**EXERCISE:** Carry on the opinion piece below about immigration and the environment, starting right after its last sentence.

**EXTRACTED TEXT:**
- Tuesday, April 24, 2018

No one would mistake President Trump for an environmentalist. Yet his immigration policies could inadvertently safeguard the environment far better than any proposal from Greenpeace or the Sierra Club.

Here’s why. Right now, more than 325 million people live in the United States. By 2065, that figure is expected to grow by more than a third to 441 million. Immigration will account for 88 percent of this projected increase, according to Pew Research.

If this growth materializes, we’ll have to bulldoze millions of acres of open spaces to build housing for the new arrivals. To feed a larger population, we’ll have to convert more forests and grasslands to farms. Further ecosystem destruction will occur, more species will be threatened or driven to outright extinction, and U.S. greenhouse gas emissions will continue to rise.

None of these harmful outcomes are inevitable. We have a choice. Environmentalists can prevent this ecological catastrophe by supporting humane reductions in future immigration levels.

Sensible limits on immigration were once the mainstream environmentalist position. The Sierra Club’s first executive director, David Brower, remarked, “Overpopulation is perhaps the biggest problem facing us, and immigration is part of the problem.” The founder of Earth Day, Sen. Gaylord Nelson, commented that “it’s phony to say ’I’m for the environment but not for limiting immigration.’ It’s just a fact that we can’t take all the people who want to come here.”

They were right. Population growth is the chief driver of urban sprawl in America’s cities and suburbs.

Look what’s happening in Texas. The Lone Star State population is growing by 450,000 people each year. That forces the state to build roughly 115,000 new houses and 2,500 roads annually. Texas loses 120,000 acres of open space — an area about three times larger than Washington, D.C. — every year due to development associated with population growth. A recent press release from the Center for Biological Diversity noted that “Soaring human populations are putting incredible pressure on endangered animals in Texas and across the Southwest. We’re crowding out wildlife and destroying wild places at an alarming pace.”

Sprawl results in a sharp reduction in farmland per capita — even as the demand for food increases. America boasted 1.9 acres of cropland for every resident back in 1982. That number could drop as low as 0.3 acres per resident by the end of the century if current population growth and development trends continue.

In the worst-case scenario, a lack of farmland could send food prices soaring, thereby harming working-class families. In the best-case scenario, farmers would be forced to convert pristine wild spaces into farms. And they’d have to use harmful pesticides and fertilizers to boost crop yields. Widespread adoption of organic and sustainable farming practices would be out of the question.

A growing population would also overtax aquifers and other sources of fresh water. Consider California, which in recent years has suffered horrific droughts that forced communities to ration water.

**DATA PROVIDED:**
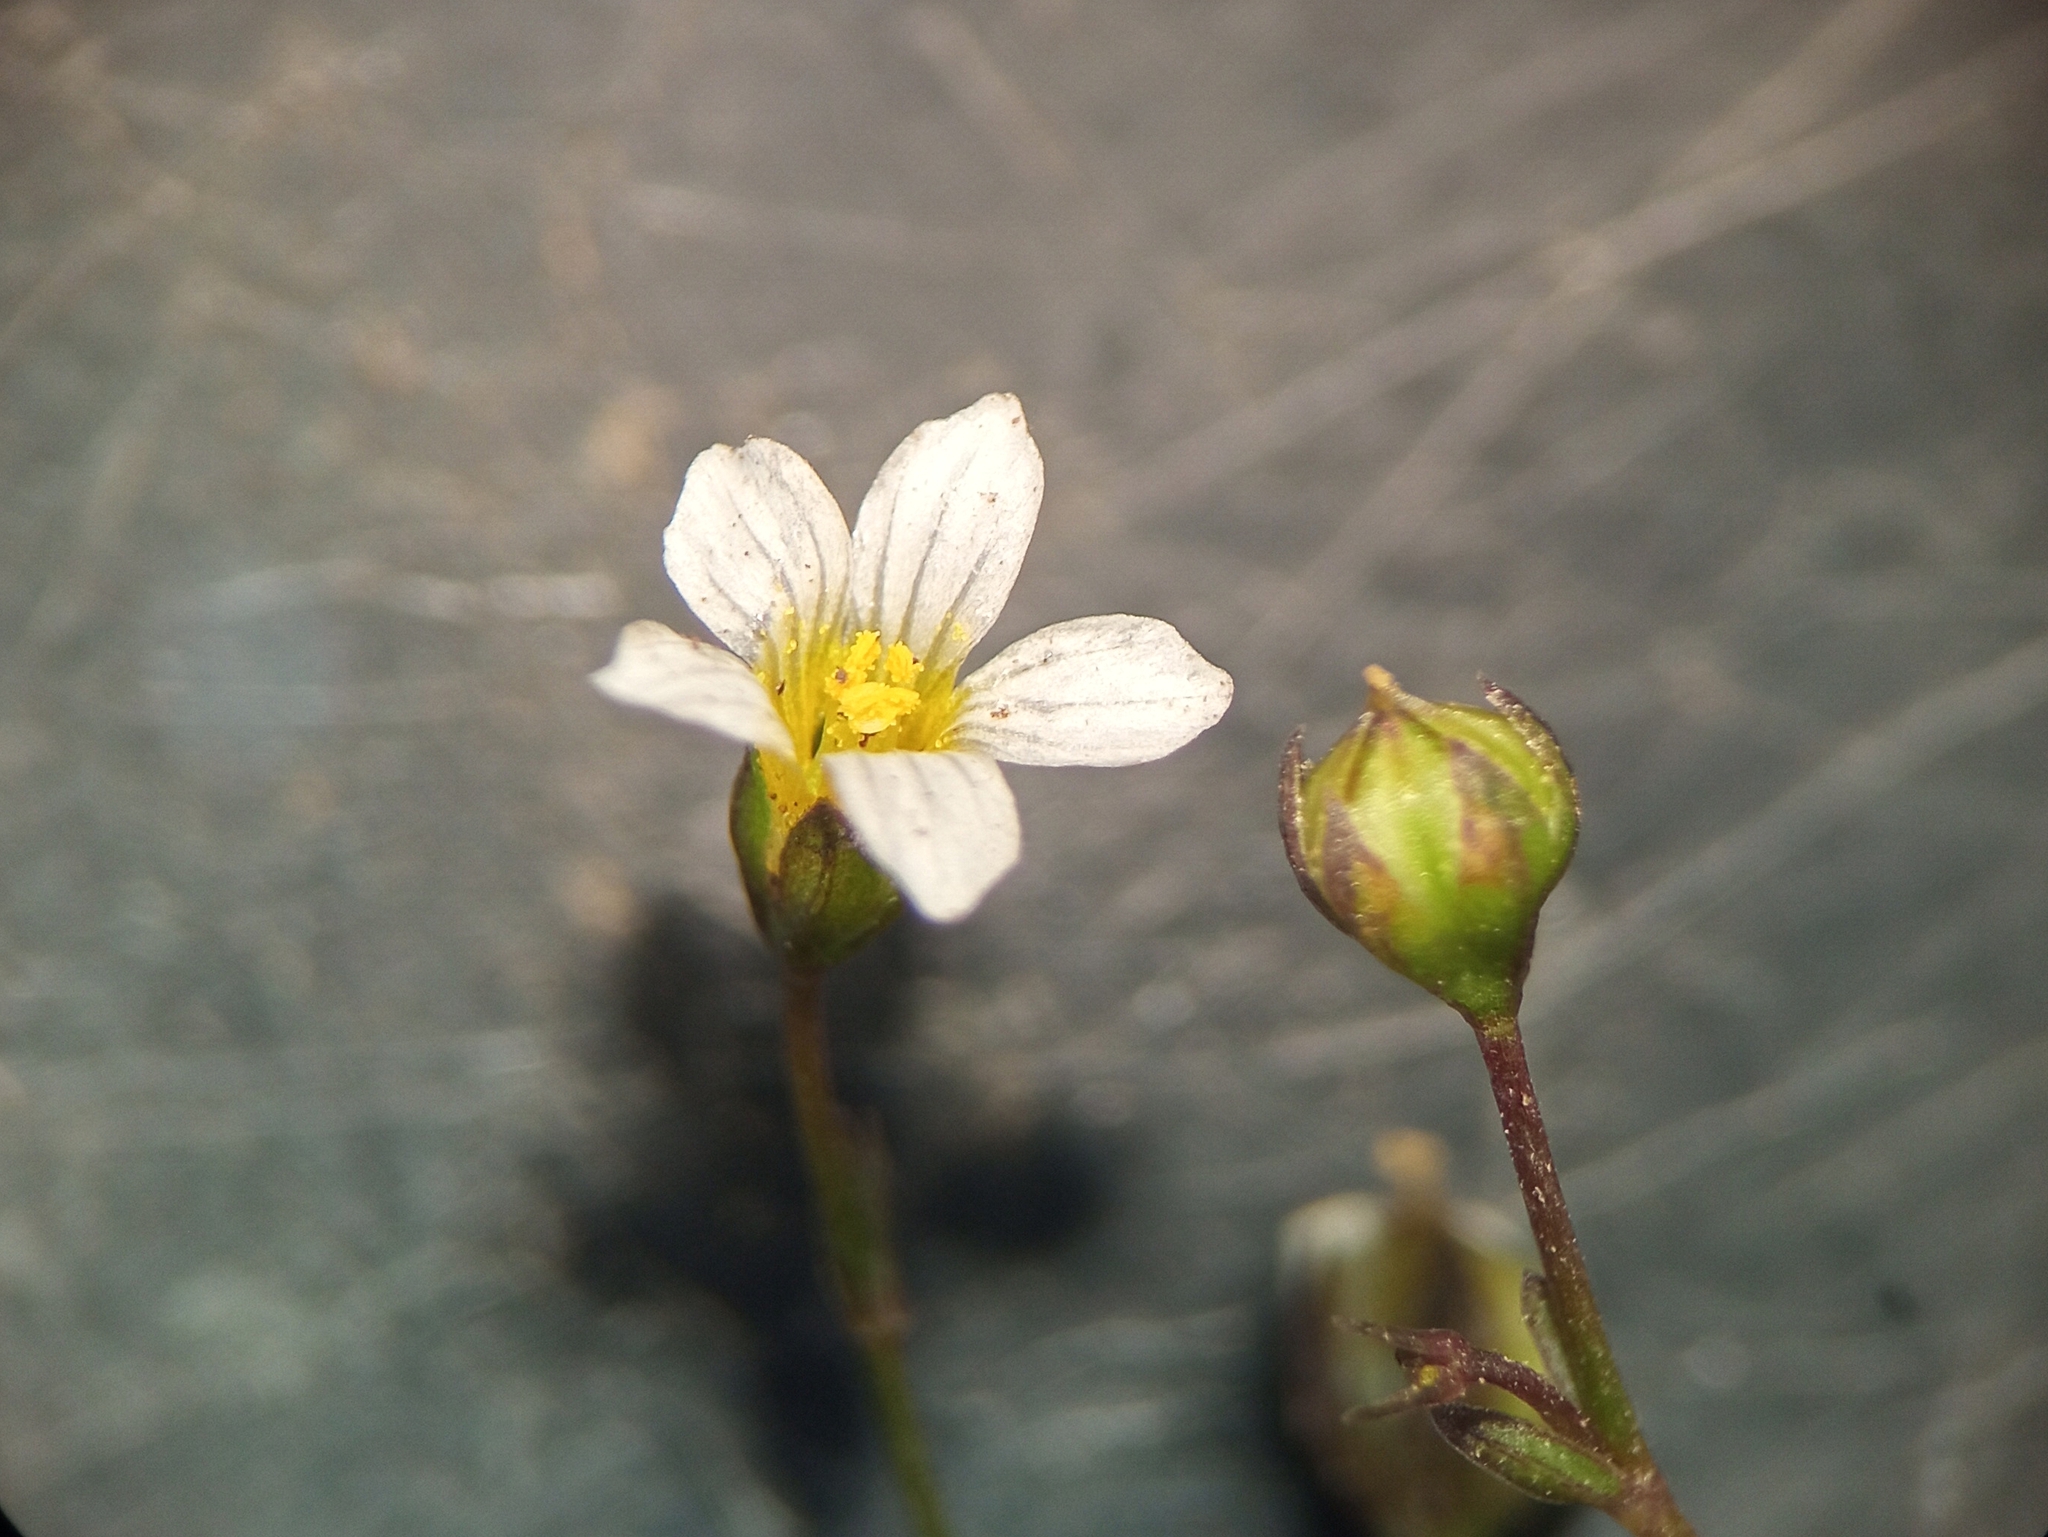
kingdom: Plantae
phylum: Tracheophyta
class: Magnoliopsida
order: Malpighiales
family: Linaceae
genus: Linum
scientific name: Linum catharticum
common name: Fairy flax
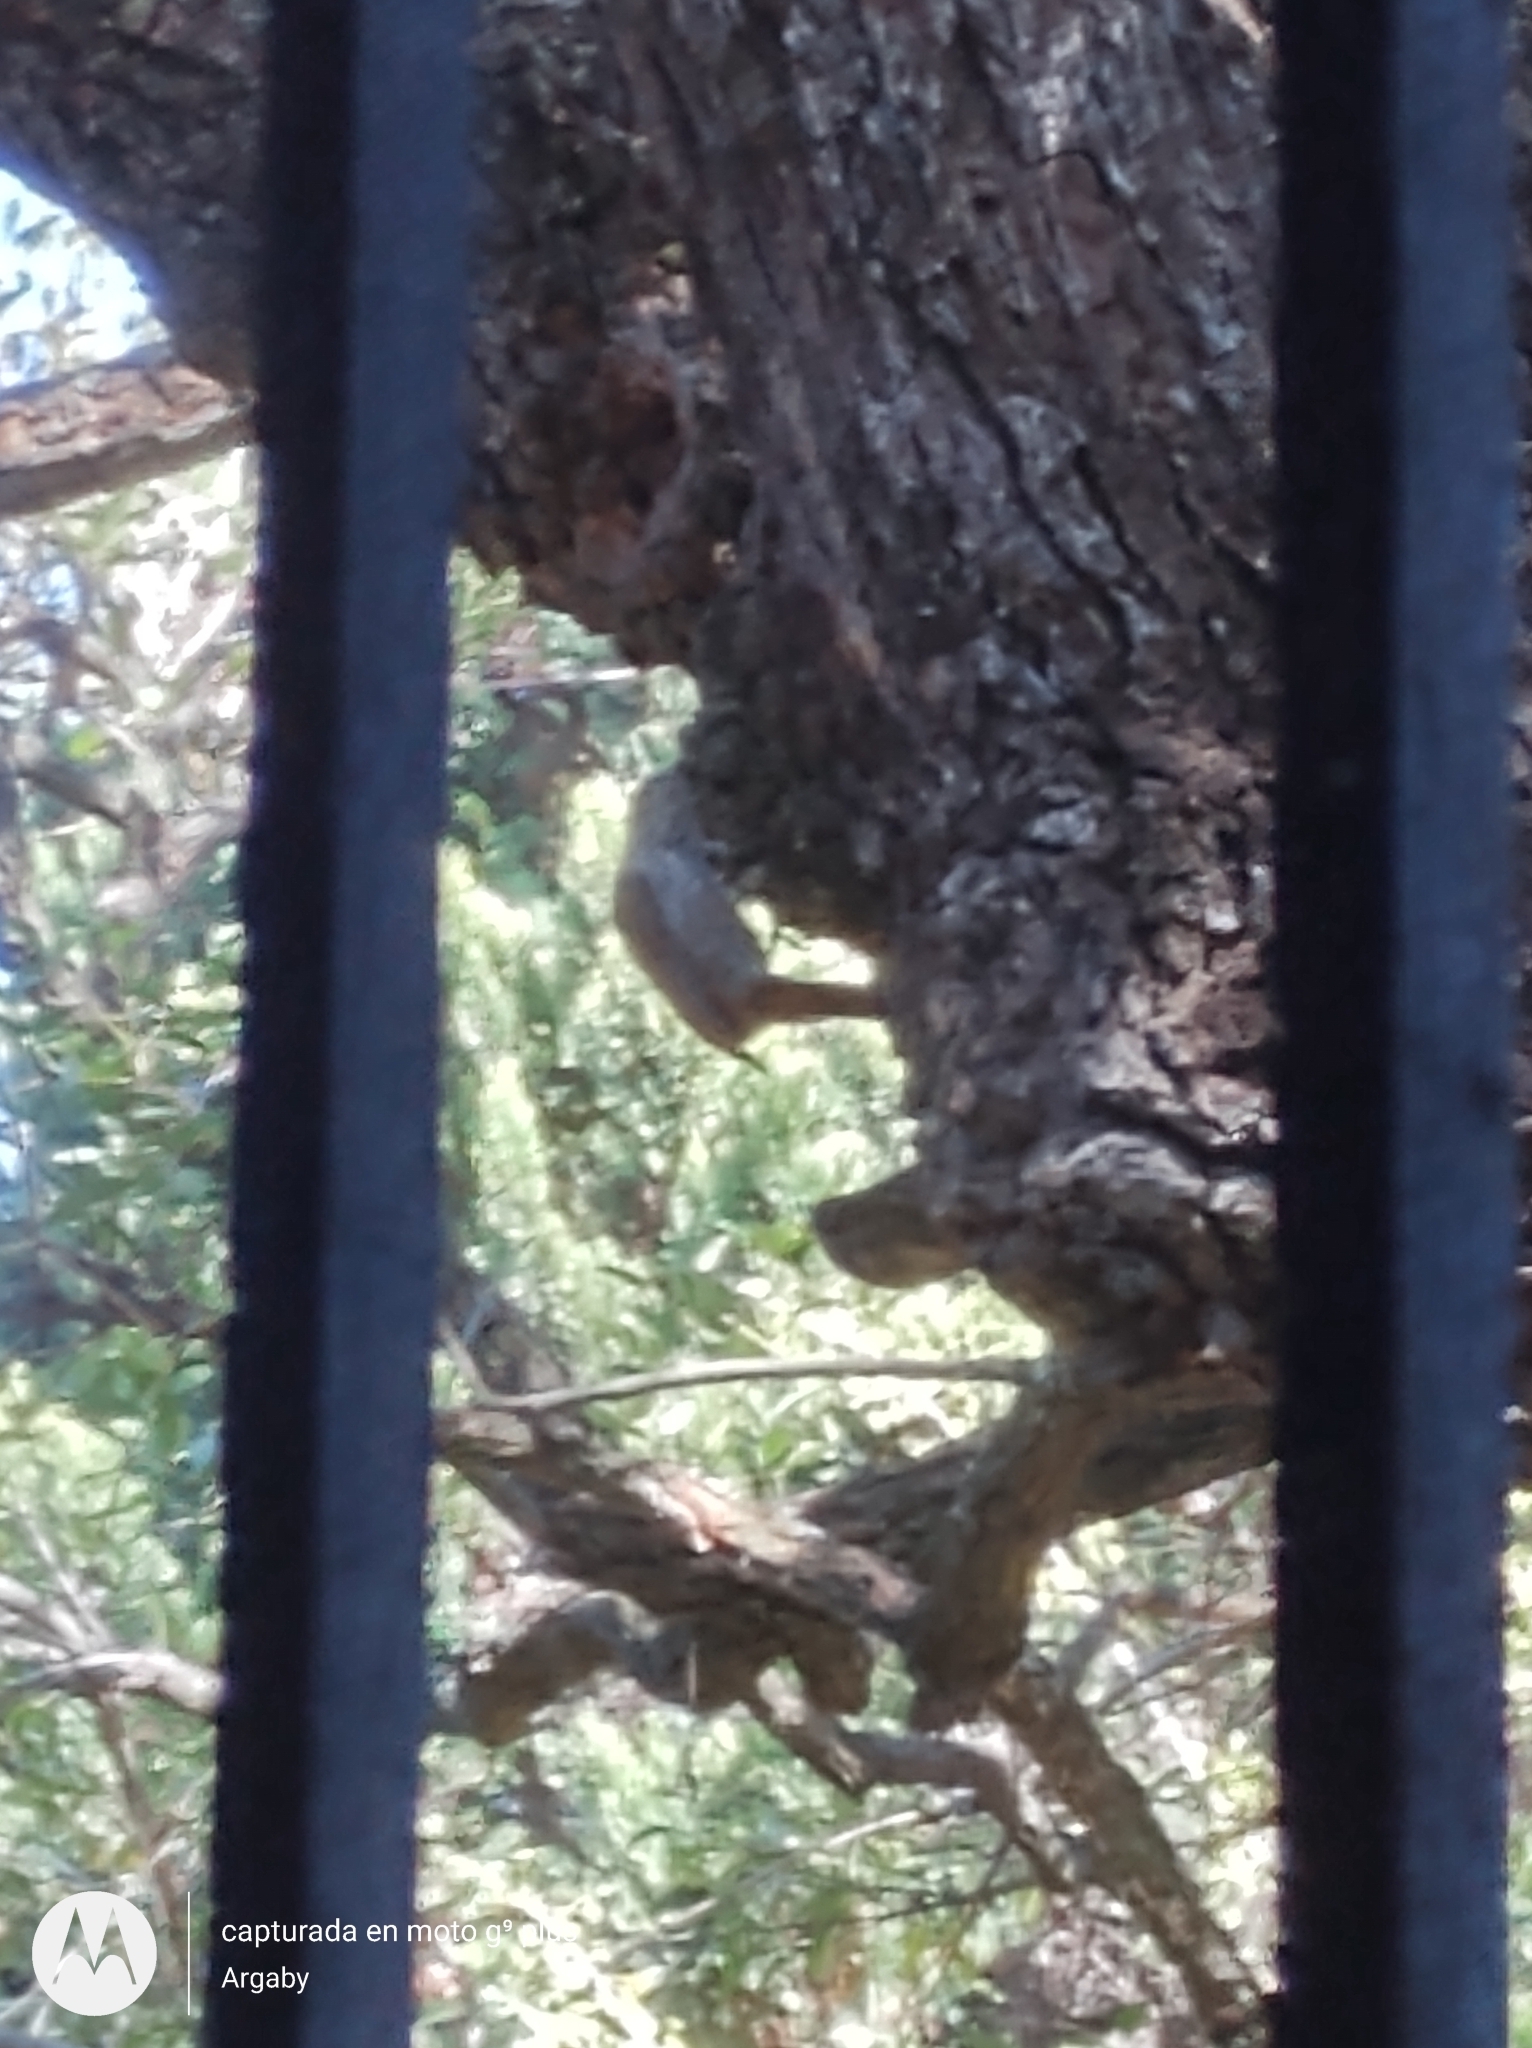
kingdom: Animalia
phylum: Chordata
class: Aves
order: Passeriformes
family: Furnariidae
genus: Lepidocolaptes
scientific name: Lepidocolaptes angustirostris
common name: Narrow-billed woodcreeper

**RESPONSE:**
If not for foreign arrivals, the Golden State’s population would be relatively stable. The state has a below-average birth rate and experiences net outflows of current residents. About 6 million Californians moved to other states in the past decade, while only 5 million people from other states moved to California.

But due to immigration, California’s population is set to grow from roughly 40 million today to 44 million by 2030. That means more pressure on limited water resources — as well as more sprawl and upward pressure on rents and home prices. It also means less space or degraded habitats for the state’s nonhuman inhabitants. The California Department of Fish and Wildlife, in its Atlas of the Biodiversity of California, states unequivocally, “Habitat loss due to human population growth presents the single biggest problem facing native plants and animals in California.”

A growing population also means that, even as per-capita carbon emissions decline thanks to the adoption of clean energy technologies, the nation’s total emissions could increase. Population growth was responsible for nearly 30 percent of the increase in U.S. emissions between 1997 and 2007.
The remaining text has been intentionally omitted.